▸ Work item
Scan the material below for every line with the string "agent", and copy those lines.

Data section section start

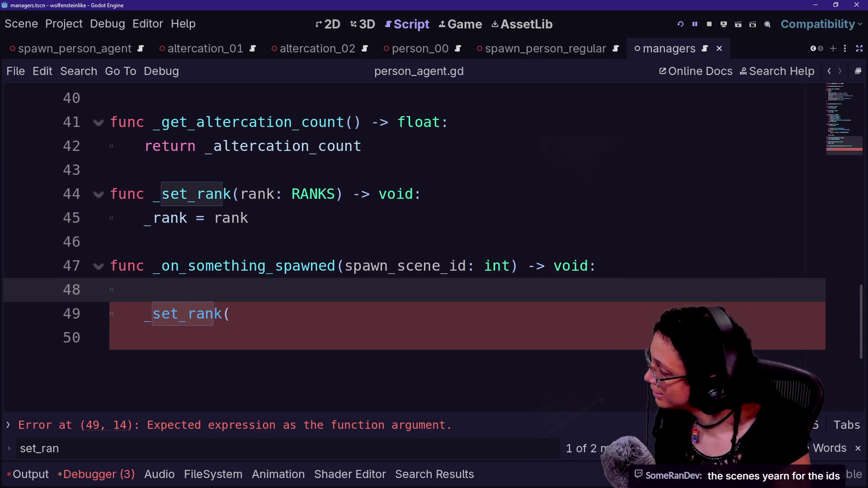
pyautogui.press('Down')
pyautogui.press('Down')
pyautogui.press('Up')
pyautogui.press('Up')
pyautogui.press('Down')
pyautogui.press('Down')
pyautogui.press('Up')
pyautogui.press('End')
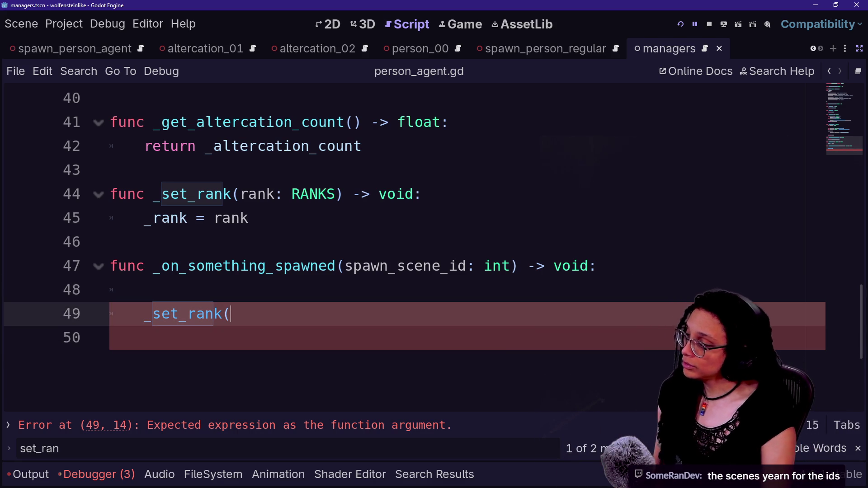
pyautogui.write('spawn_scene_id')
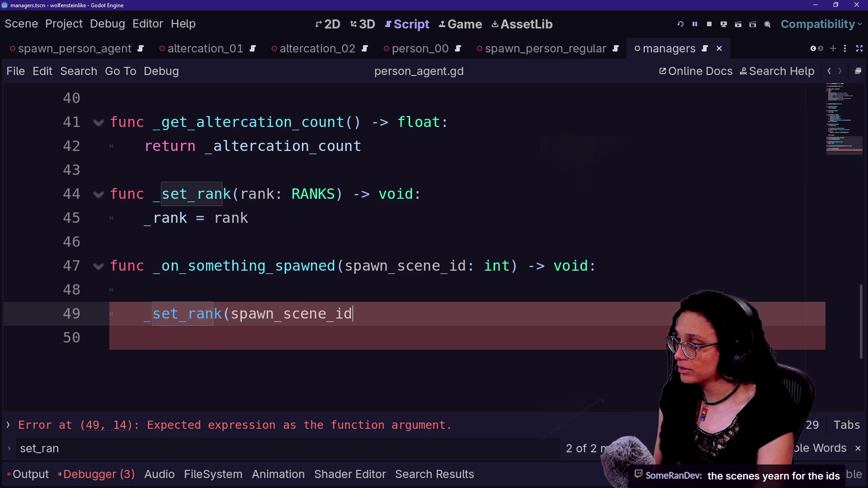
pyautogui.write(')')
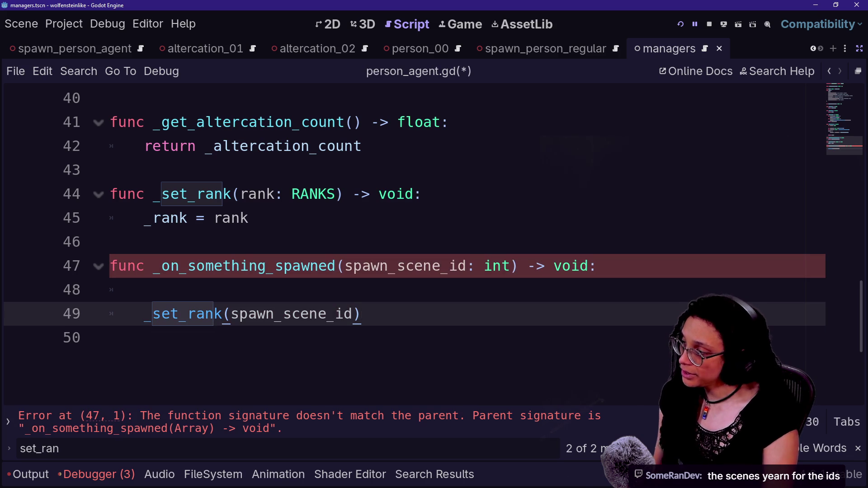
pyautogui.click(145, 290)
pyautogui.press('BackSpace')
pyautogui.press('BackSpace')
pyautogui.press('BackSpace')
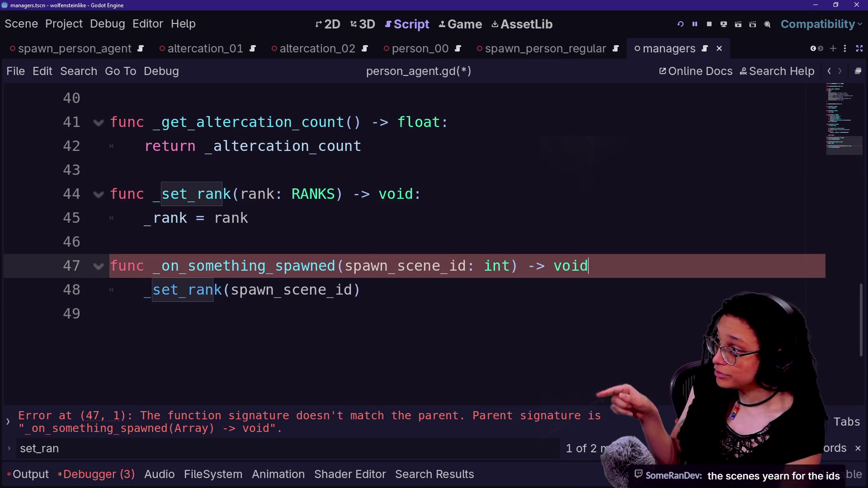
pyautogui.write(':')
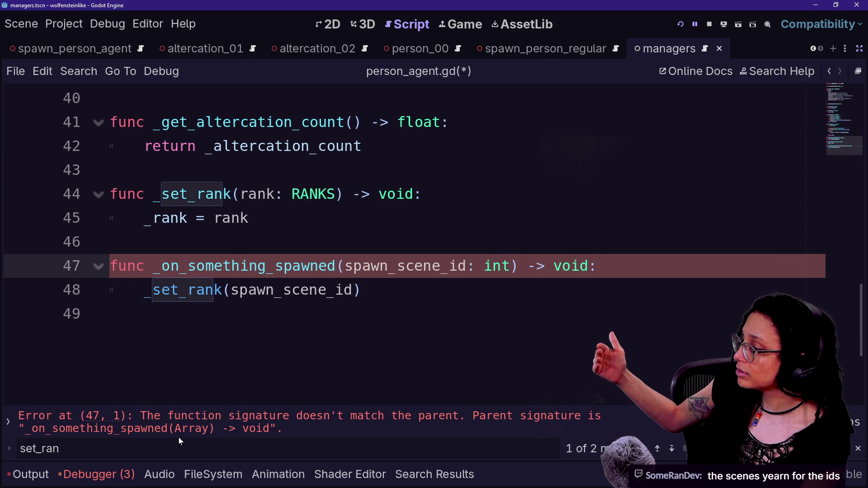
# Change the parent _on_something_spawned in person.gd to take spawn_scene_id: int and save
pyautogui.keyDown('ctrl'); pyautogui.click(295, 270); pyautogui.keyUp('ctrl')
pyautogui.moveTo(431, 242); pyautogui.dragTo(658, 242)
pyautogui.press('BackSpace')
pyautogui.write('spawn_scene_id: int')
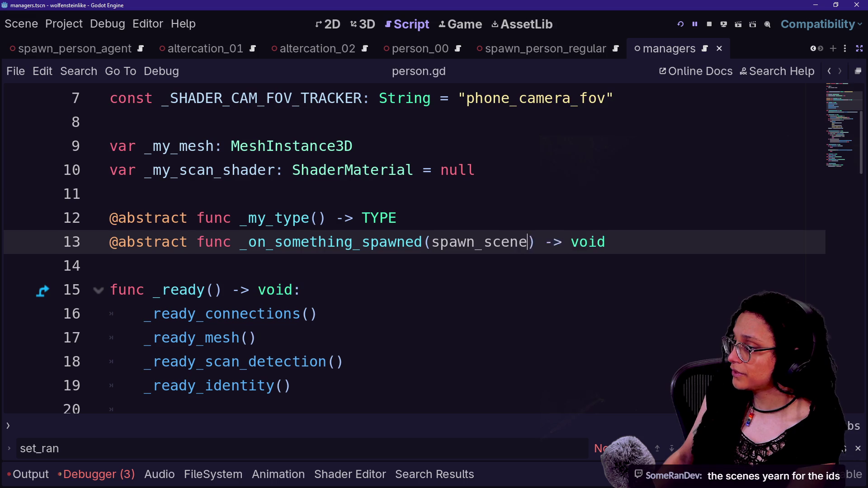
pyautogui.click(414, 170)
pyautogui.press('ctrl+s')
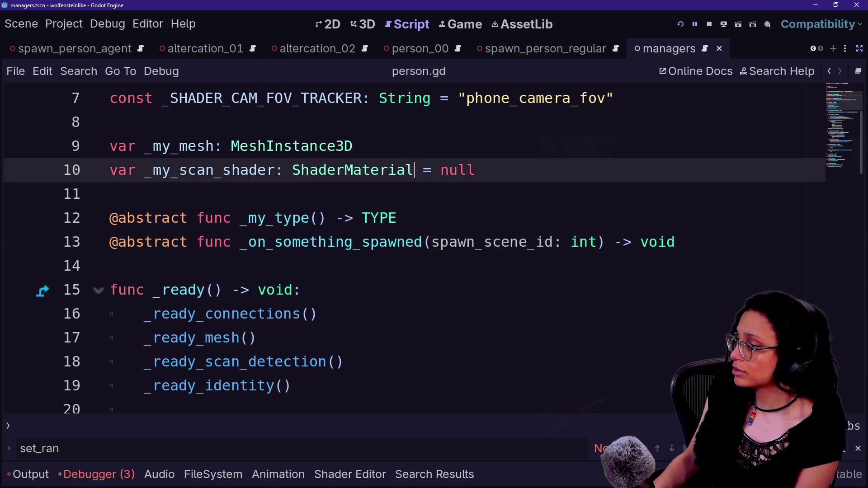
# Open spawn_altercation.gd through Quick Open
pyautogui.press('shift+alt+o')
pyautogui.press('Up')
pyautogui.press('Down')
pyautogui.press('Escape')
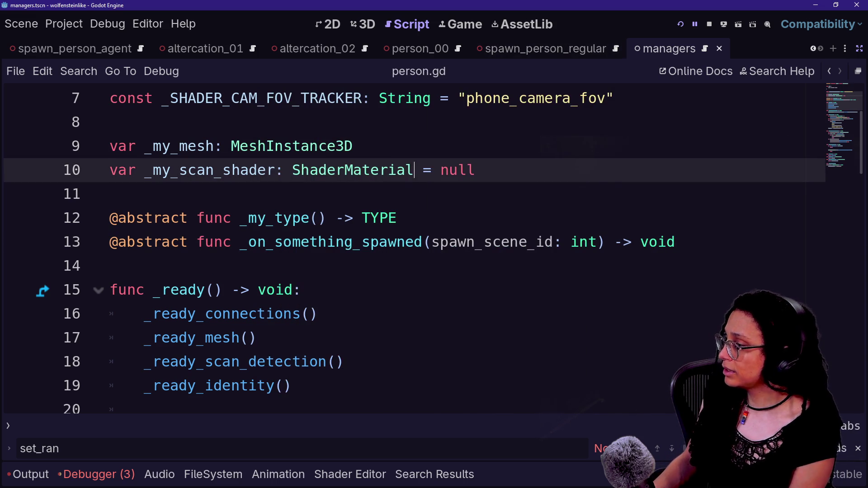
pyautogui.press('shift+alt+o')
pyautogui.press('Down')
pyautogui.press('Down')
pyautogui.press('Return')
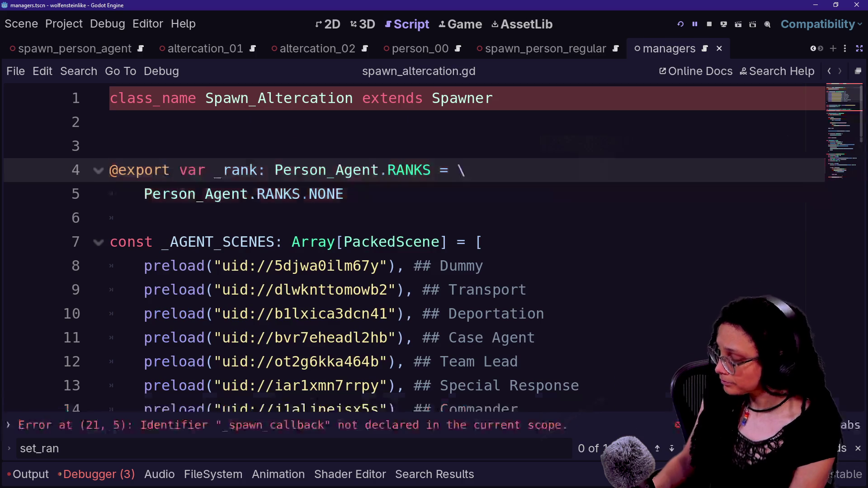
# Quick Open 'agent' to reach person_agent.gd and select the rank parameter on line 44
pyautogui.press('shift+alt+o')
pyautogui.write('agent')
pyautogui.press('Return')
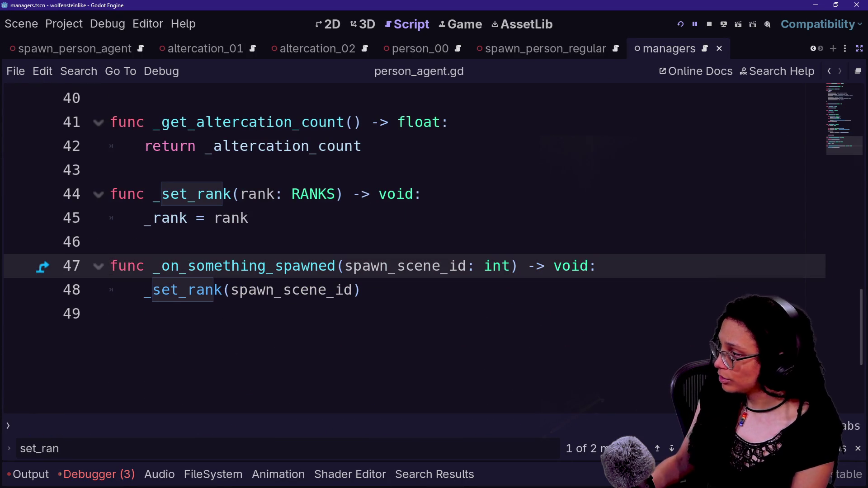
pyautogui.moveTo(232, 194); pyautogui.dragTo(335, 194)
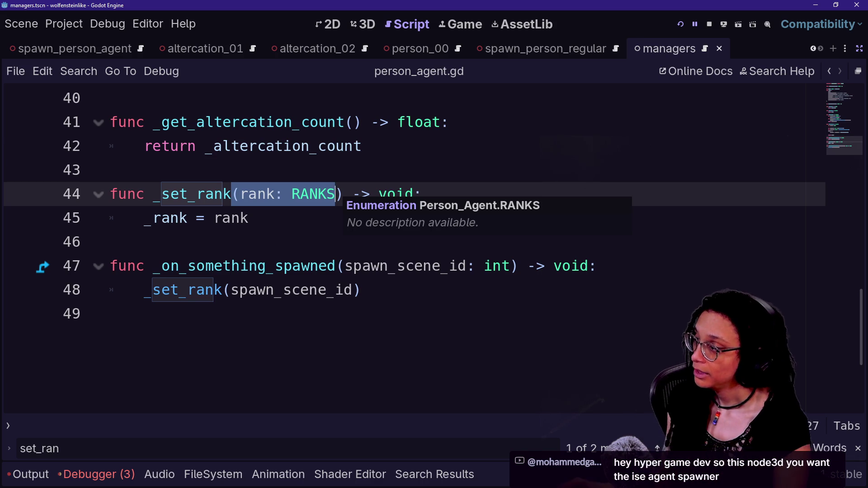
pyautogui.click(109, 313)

Data section section end

▸ Task solution
# Quick Open 'agent' to reach person_agent.gd and select the rank parameter on line 44
pyautogui.write('agent')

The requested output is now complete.